If a prime number $p\in \mathbb N$ is from the form $p=4k+3,\ k\in \mathbb N$, then it is also a prime number in $\mathbb Z[i]$, i.e., if $p\mid z_1\cdot z_2$ then $p\mid z_1$ or $p\mid z_2$.
I don't have any idea how to solve it, so I am looking for some hints.
Thanks in advance :)
Let $p\equiv3\pmod 4$ a prime, and suppose that $p=mn$, where $m,n\in\mathbb{Z}[i]$. Then of course $|p|=|m|\cdot|n|$, in other words $$p^2=|m|^2\cdot|n|^2.$$ Assuming the decomposition is not trivial, one concludes $$|m|=|n|=p,$$ and that makes $p$ the sum of two squares, which is impossible by assumption on $p$ (see explanation below).
Thus $p$ is irreducible in $\mathbb{Z}[i]$, and since it is a unique factorization domain, $p$ is prime.
Explanation: As one can verify immediately, for every integer $n$ one of the following holds: $n^2\equiv0\pmod 4,$ or $n^2\equiv1\pmod 4$. It follows that the sum of two squares can't be $\equiv3\pmod 4$.
Disclaimer: there are other proofs of this, among which one can find a proof with quadratic forms, infinite descent and etc. The following is easier for me.
You must prove that a prime $\;p\;$ is the sum of two squares iff $\;p=1\pmod 4\;$. For this, we first show that $\;-1\;$ is a square $\;\pmod p\iff p=1\pmod 4\;$ :
Let us look at the (cyclic) multiplicative group of the integers modulo $\;p\;$ , i.e. $\;\Bbb F_p^*:=\Bbb F\setminus\{0\}\;$ .

→ **Material**:
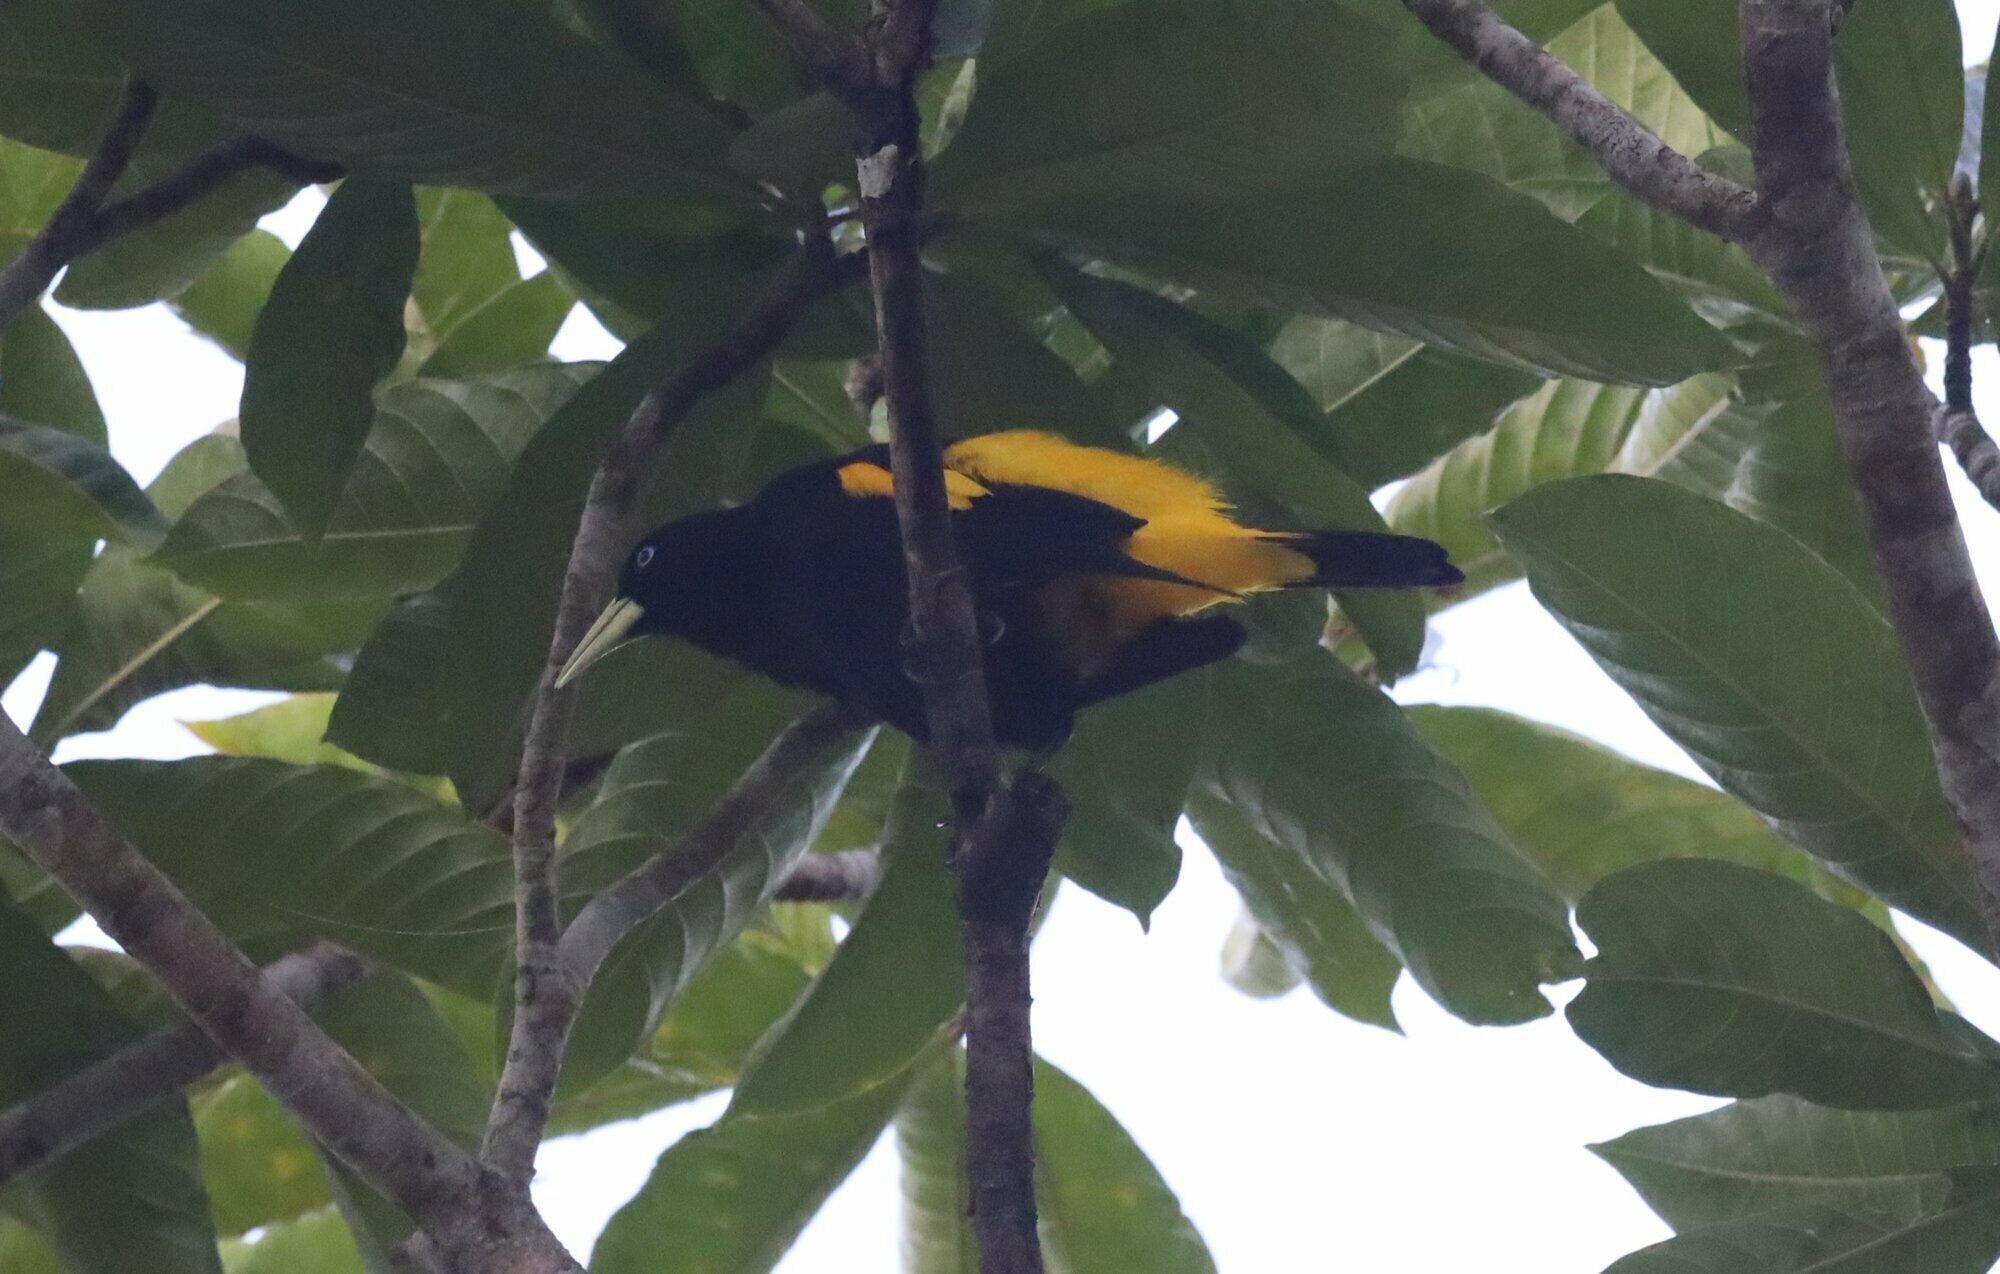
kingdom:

→ **Task**: From the Gaussian integers thread above, print the stretch from "I don't have" through "domain, $p$ is prime.".

→ **Written reply**:
I don't have any idea how to solve it, so I am looking for some hints.
Thanks in advance :)
Let $p\equiv3\pmod 4$ a prime, and suppose that $p=mn$, where $m,n\in\mathbb{Z}[i]$. Then of course $|p|=|m|\cdot|n|$, in other words $$p^2=|m|^2\cdot|n|^2.$$ Assuming the decomposition is not trivial, one concludes $$|m|=|n|=p,$$ and that makes $p$ the sum of two squares, which is impossible by assumption on $p$ (see explanation below).
Thus $p$ is irreducible in $\mathbb{Z}[i]$, and since it is a unique factorization domain, $p$ is prime.